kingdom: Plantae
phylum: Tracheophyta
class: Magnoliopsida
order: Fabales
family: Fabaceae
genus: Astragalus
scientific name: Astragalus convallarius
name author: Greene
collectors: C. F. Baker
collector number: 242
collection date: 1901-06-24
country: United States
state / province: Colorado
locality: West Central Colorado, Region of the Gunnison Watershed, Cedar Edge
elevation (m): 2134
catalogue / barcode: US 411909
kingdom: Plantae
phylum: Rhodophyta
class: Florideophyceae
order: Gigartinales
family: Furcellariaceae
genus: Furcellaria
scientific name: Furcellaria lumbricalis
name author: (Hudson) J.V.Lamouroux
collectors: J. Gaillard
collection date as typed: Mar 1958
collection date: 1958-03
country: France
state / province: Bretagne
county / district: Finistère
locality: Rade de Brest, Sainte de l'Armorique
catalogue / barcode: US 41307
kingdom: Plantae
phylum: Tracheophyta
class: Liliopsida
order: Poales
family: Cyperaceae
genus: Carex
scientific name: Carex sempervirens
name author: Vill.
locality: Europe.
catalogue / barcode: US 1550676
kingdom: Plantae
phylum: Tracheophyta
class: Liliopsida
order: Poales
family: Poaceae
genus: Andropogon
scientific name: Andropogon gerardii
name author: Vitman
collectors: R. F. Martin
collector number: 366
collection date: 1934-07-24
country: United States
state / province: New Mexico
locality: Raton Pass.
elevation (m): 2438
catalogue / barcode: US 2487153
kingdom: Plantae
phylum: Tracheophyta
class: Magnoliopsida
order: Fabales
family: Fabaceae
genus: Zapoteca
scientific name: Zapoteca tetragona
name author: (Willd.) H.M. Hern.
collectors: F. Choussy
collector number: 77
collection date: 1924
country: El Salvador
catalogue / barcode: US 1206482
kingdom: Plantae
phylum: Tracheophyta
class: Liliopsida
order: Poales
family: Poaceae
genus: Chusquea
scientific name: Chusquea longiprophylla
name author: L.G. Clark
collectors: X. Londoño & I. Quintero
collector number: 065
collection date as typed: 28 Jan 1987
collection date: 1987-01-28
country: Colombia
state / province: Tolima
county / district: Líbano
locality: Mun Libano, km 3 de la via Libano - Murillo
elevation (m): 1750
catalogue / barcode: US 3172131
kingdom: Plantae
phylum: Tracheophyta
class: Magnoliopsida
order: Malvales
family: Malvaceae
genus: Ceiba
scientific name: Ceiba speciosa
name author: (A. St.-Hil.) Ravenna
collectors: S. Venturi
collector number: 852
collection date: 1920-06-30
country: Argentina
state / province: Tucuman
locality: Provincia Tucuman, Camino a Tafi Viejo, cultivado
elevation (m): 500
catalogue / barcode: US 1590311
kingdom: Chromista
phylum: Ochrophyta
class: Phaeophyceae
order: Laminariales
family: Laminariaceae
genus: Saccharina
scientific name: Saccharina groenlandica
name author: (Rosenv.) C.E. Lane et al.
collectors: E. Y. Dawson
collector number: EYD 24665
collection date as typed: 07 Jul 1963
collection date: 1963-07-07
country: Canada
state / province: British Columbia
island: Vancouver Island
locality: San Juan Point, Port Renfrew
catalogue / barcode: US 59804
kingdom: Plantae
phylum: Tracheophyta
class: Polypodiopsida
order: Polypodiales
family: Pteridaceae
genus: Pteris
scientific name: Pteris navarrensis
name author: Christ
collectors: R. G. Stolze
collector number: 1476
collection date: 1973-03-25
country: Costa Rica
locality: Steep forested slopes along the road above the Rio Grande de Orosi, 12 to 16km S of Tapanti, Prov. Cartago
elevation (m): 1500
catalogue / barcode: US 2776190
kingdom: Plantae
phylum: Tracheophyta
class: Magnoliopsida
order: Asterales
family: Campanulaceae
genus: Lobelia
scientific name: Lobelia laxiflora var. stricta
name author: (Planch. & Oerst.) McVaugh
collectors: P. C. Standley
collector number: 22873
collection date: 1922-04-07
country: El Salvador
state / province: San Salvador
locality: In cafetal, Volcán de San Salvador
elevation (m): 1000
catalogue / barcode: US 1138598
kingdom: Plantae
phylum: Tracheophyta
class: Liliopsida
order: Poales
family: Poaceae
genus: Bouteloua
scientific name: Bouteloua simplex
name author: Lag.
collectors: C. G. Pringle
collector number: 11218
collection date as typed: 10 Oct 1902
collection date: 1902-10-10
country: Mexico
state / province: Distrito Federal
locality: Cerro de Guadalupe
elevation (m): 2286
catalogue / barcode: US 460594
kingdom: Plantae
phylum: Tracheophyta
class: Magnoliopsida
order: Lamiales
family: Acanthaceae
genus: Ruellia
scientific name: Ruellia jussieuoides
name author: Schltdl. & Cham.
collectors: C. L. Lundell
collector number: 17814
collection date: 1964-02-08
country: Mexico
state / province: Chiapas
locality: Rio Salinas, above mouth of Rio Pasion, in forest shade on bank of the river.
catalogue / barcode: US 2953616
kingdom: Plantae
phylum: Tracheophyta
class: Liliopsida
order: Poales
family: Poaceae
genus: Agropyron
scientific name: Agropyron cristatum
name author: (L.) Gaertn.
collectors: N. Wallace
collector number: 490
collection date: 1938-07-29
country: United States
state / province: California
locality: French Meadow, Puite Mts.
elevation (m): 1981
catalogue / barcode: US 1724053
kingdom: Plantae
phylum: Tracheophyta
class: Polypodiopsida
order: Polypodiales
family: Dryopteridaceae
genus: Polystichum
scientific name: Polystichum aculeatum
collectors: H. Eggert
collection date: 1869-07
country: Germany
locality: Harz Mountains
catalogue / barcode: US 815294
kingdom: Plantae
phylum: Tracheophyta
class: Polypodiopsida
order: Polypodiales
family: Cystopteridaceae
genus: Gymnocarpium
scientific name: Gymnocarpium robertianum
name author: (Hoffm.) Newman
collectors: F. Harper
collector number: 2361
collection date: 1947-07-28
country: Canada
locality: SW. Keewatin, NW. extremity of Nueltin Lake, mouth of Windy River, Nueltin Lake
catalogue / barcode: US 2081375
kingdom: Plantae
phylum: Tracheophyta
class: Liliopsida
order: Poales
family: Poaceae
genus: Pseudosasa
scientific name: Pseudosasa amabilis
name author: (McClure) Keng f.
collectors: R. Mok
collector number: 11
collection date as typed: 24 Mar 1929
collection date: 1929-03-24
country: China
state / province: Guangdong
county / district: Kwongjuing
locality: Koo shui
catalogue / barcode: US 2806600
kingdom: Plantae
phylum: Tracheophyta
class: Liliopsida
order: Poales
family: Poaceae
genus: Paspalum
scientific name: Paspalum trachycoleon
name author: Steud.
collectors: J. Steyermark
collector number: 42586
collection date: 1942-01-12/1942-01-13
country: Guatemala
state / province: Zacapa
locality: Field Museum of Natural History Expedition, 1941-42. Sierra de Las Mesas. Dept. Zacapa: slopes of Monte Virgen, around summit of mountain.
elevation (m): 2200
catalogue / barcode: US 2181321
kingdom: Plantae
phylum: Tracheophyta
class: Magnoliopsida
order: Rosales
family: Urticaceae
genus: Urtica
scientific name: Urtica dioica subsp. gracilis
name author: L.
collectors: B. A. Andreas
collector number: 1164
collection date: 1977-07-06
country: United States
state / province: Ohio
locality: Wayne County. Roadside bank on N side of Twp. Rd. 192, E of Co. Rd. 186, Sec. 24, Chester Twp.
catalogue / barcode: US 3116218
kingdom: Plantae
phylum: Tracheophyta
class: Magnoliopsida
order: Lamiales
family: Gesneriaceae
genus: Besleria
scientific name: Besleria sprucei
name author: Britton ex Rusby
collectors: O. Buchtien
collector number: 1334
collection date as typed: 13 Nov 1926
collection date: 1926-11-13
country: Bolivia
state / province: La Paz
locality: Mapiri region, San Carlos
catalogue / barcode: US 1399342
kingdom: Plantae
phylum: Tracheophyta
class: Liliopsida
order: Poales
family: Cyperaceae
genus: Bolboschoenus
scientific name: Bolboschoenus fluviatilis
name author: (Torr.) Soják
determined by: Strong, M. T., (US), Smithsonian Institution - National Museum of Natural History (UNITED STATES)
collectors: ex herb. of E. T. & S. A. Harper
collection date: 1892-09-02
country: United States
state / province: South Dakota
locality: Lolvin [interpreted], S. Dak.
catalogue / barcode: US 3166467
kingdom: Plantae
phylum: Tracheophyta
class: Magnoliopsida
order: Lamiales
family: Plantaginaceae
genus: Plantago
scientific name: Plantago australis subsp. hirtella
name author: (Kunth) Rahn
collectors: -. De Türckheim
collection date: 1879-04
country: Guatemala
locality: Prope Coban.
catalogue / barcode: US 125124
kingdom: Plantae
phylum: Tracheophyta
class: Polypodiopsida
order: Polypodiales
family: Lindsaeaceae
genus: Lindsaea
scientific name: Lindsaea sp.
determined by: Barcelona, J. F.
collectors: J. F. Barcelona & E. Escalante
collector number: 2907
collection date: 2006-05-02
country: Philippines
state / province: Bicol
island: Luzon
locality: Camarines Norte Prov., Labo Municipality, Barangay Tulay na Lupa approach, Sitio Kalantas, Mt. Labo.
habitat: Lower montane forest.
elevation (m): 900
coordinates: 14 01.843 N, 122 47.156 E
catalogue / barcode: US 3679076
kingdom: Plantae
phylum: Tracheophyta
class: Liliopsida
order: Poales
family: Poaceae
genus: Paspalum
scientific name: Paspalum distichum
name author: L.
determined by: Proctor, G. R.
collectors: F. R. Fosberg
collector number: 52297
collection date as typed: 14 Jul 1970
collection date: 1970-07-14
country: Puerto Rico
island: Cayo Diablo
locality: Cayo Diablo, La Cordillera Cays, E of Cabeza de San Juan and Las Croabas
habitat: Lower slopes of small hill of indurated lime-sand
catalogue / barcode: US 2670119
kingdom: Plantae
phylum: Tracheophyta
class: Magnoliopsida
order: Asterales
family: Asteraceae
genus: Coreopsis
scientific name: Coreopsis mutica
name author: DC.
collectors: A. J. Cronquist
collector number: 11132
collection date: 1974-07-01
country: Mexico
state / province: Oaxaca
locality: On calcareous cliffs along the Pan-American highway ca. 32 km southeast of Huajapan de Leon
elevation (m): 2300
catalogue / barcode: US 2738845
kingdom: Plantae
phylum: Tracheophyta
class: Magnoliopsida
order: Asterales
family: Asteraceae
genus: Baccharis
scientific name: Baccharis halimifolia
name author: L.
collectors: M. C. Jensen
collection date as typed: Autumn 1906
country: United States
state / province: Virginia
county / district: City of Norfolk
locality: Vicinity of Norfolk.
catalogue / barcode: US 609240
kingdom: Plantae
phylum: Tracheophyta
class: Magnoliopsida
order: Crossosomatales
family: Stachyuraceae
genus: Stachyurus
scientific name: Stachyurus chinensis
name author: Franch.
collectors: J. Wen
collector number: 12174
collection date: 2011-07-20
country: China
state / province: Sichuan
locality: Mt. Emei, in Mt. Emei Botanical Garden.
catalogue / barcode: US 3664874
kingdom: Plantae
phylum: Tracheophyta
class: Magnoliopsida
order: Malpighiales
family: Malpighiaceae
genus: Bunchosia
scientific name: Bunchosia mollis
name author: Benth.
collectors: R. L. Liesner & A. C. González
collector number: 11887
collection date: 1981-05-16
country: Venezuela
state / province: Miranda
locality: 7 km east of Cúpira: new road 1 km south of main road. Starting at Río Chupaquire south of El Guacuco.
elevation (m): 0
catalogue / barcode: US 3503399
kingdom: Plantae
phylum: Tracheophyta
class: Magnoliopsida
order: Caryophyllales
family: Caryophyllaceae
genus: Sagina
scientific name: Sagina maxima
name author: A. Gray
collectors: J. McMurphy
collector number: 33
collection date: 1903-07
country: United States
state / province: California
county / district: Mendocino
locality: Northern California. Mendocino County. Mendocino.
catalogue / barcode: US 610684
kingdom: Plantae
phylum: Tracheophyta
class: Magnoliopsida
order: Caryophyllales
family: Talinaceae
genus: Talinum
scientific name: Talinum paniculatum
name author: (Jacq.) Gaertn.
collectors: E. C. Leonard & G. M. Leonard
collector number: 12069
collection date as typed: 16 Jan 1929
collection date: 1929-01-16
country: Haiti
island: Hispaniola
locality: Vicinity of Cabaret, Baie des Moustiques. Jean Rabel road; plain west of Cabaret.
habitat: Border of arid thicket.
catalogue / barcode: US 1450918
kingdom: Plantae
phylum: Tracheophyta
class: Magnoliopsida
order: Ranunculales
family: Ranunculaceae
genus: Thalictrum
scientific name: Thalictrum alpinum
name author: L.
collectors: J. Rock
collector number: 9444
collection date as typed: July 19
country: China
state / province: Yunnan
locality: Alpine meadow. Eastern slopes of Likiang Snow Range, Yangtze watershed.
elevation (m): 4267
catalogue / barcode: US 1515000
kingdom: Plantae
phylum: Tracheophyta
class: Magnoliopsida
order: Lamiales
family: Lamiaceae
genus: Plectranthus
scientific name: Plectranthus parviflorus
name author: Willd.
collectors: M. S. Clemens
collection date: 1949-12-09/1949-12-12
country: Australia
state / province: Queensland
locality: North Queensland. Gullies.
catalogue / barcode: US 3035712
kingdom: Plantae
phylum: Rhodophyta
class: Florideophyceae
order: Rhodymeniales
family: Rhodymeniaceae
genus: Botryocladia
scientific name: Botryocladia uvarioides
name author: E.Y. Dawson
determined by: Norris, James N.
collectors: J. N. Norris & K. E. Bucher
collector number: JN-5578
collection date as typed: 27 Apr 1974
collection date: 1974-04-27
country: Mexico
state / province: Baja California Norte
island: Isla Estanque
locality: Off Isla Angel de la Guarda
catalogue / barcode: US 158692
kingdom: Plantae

━━━

→ TASK INSTRUCTIONS
Extract every line of the material that contains the word "Salvador".

→ TASK ANSWER
country: El Salvador
country: El Salvador
state / province: San Salvador
locality: In cafetal, Volcán de San Salvador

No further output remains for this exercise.